• _Extracted entries_
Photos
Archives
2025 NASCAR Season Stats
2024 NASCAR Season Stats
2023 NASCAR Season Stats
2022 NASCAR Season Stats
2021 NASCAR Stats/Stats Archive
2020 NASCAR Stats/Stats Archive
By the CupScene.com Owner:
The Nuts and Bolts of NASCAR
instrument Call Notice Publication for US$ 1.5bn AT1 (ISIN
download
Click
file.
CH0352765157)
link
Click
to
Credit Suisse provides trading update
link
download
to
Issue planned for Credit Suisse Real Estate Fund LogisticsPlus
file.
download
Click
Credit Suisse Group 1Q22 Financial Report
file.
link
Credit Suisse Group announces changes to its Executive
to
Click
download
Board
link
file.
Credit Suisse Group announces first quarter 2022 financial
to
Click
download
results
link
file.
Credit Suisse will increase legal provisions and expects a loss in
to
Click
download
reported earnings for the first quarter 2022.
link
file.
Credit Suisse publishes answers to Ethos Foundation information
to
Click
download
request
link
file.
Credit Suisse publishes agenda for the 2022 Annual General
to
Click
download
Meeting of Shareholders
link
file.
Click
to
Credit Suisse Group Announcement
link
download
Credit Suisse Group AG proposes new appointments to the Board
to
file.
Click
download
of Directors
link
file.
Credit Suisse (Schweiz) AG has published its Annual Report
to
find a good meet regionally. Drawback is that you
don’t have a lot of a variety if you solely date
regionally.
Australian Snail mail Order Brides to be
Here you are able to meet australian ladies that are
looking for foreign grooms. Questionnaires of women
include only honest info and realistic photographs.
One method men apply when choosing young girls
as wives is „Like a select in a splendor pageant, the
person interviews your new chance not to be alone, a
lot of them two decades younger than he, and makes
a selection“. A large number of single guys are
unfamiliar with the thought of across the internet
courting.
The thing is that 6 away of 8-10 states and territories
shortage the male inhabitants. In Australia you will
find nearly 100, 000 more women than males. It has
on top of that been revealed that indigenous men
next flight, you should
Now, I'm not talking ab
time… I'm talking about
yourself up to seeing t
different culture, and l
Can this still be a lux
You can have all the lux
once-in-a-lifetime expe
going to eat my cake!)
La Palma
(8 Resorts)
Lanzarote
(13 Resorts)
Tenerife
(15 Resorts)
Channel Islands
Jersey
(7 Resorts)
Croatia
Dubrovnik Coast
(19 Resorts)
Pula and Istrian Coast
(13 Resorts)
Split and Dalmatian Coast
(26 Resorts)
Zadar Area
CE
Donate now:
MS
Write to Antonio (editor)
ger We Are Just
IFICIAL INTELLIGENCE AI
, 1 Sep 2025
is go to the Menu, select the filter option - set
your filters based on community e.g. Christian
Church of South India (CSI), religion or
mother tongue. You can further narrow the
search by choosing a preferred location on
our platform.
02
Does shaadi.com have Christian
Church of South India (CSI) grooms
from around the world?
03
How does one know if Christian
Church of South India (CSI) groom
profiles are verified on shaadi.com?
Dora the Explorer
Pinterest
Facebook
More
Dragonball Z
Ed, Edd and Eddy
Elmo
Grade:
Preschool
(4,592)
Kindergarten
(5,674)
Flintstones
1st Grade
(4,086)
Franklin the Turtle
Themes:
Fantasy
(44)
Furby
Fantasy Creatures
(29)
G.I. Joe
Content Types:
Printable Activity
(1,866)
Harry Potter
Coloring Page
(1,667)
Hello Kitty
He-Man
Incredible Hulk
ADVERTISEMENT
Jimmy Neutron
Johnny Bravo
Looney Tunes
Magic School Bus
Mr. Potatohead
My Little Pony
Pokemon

• _The problem_
Only a number is expected in reply: how many lines of the entries hold the word "India"?

• _Output for this task_
3